Closed joefowler closed 7 years ago

joefowler commented 7 years ago

Original report by Joseph Fowler (Bitbucket: joe_fowler, ).


@jojo978 pointed out that certain data sets give a terrible result (energy resolution) when we use new-style filters but not with old-style filters. I have identified ch 25 from 20170407_233407 and ch 31 from 20170408_172919 at the APS last weekend as examples of this problem.

Specifically, a scatter plot of p_filt_value_dc vs p_filt_phase shows emission lines or other narrow features having a strong non-zero slope. Although data.phase_correct() can help improve this slope, it should not have to! I need to get to the bottom of this problem and make it go away.

@oneilg might be interested.

joefowler commented 7 years ago

Original comment by Joseph Fowler (Bitbucket: joe_fowler, ).


Here is the plot I mentioned, with all 4 channels shown. Only channel 31 (cyan) has the steep slope that I'm talking about, though ch 5 (purple) also shows a hint of it.

The spectrum shown here consists mainly of 920 eV elastic scattering of monochromatic beam off a gold sample, though some copper fluorescence (~933 eV) is also visible and supplies the thinner, higher-energy line. Although that specific run (20170408_172919) also contains some 950 eV elastic scattering, I have cut that data and not plotted it.

Each color shows 920 eV at a different y-value on the plot because these are raw, uncalibrated pulse heights.

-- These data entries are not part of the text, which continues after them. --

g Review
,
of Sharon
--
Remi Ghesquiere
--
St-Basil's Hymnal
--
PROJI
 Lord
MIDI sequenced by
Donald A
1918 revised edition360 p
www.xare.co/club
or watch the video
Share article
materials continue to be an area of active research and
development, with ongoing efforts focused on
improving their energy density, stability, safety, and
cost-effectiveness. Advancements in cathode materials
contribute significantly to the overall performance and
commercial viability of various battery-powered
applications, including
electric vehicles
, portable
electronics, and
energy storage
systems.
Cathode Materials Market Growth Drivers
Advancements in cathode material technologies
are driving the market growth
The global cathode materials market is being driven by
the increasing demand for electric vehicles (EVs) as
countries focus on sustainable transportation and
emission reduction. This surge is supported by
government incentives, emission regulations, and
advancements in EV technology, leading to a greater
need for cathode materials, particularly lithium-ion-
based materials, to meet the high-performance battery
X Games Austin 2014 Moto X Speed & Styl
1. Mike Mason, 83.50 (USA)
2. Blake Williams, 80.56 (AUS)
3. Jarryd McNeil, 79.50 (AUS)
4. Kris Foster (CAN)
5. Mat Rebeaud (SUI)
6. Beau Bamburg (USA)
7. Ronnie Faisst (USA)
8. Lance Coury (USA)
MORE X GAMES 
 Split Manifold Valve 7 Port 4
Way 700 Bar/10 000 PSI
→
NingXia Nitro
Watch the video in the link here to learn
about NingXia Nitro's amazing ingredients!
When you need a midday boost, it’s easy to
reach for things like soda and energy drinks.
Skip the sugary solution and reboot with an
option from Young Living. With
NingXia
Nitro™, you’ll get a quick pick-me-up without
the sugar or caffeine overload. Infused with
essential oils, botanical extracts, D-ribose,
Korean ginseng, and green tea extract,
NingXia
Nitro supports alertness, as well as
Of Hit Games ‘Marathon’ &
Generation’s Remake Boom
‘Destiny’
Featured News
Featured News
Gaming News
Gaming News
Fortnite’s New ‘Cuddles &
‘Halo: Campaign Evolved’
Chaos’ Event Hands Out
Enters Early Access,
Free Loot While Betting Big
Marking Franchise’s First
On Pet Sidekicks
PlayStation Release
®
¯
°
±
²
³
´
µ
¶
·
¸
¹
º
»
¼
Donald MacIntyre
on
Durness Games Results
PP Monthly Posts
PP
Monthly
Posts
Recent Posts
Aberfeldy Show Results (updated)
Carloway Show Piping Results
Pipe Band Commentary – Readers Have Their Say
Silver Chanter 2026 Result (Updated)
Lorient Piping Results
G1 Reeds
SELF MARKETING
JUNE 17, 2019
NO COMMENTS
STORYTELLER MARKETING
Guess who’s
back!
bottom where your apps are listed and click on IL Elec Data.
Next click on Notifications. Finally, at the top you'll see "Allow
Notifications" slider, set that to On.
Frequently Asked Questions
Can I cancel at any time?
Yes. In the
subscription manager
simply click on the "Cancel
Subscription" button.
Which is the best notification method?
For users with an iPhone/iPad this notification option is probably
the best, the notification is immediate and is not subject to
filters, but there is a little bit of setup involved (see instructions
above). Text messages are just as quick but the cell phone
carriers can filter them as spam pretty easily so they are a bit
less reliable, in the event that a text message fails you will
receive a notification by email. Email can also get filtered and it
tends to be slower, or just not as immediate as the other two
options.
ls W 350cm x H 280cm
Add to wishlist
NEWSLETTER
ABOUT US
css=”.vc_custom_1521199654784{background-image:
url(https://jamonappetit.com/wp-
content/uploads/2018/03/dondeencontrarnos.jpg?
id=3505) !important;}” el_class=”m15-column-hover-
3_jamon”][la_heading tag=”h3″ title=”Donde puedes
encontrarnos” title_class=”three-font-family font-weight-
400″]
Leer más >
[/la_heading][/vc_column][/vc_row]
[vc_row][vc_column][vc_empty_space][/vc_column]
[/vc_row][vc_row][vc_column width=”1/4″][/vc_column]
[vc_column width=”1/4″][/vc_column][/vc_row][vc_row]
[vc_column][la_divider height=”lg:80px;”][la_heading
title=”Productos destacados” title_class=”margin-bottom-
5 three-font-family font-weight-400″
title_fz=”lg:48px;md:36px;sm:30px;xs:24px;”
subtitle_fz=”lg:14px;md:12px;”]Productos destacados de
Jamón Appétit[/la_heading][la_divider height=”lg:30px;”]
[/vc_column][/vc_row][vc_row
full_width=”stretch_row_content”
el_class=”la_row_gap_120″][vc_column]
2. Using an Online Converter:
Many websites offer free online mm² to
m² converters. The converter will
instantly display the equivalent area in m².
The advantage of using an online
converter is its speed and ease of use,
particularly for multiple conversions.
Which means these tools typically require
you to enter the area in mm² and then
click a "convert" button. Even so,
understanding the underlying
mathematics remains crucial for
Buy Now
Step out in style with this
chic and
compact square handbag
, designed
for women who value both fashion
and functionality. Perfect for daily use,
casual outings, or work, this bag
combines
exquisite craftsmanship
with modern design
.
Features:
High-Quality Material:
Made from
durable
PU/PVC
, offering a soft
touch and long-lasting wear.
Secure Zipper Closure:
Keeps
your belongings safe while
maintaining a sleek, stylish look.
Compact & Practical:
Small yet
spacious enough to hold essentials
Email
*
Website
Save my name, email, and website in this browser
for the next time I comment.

example_AT_bias_20170408_172919.png

joefowler commented 7 years ago

Original comment by Joseph Fowler (Bitbucket: joe_fowler, ).


The source of this problem is the way that the (good) data in channel 31 happen to have a median energy that is nearly on the 525 eV oxygen K line and nearly on the 920 eV beam. We study its first 1000 good pulses, and these happen to be roughly 45% less than 550 eV and 45% greater than 800 eV. Thus the median sample value is not a robust estimator, but is a terrible estimator of what the "representative value" is! See below:

pulse_models_20170408_sample688.png

The y-axis is the value of sample 688 relative to the peak value, and the lower group is the 525 eV data; the upper group is the 900+ eV. Notice how the median of each "arrival time bin" (= color group) jumps between the 525 cluster and the 900 cluster.

joefowler commented 7 years ago

Original comment by Joseph Fowler (Bitbucket: joe_fowler, ).


Note that simply cutting the pulses < 700 eV works around the above problem, and turns the offending channel into a 1.5 eV one at 920 eV and 1.7 at 950 eV, which is pretty much in line with all the others.

But the problem now is to fix, rather than just work around the problem shown in the rainbow plot.

joefowler commented 7 years ago

Original comment by Joseph Fowler (Bitbucket: joe_fowler, ).


Slight reordering of steps in compute_newfilter.

Also eliminate some unused steps. But see issue #93: there are still problems with it.

joefowler commented 7 years ago

Original comment by Joseph Fowler (Bitbucket: joe_fowler, ).


What I've learned is that we can use entropy minimization to find the slope that "best explains" the correlation such as we see in the plot above. However, it is slower and at least 10x as noisy as when we use the finite-difference estimate: finite_diff_dpdt = avgpulse[1:]-avgpulse[:-1]. Here is a plot that compares the two:

dpdt_models_20170408b.png

These match very well on all scales, though the entropy one is noisier. Idea: use entropy minimization on the rising edge, and the finite difference on the remainder.

joefowler commented 7 years ago

Original comment by Joseph Fowler (Bitbucket: joe_fowler, ).


If entropy minimization is slower and noisier, then why would we use it ever?

The answer is that the rising edge is special. In that part of the pulse, we do not expect the pulses of various arrival times to look like mere shifts of the average pulse. Instead, effects like SQUID nonlinearity and the feedback loop's finite bandwidth modify the samples that we observe. That means that the finite difference of the average pulse is not a great representation of the first-order term in the pulse shape's Taylor series as it's expanded in arrival time.

So the idea is to use entropy minimization on the rising edge where the assumptions behind the finite-difference method break down, but use the finite-difference for the falling part of the pulse.

joefowler commented 7 years ago

Original comment by Joseph Fowler (Bitbucket: joe_fowler, ).


Fix regression test targets.

Fixes #93. Or at least, I certainly hope so.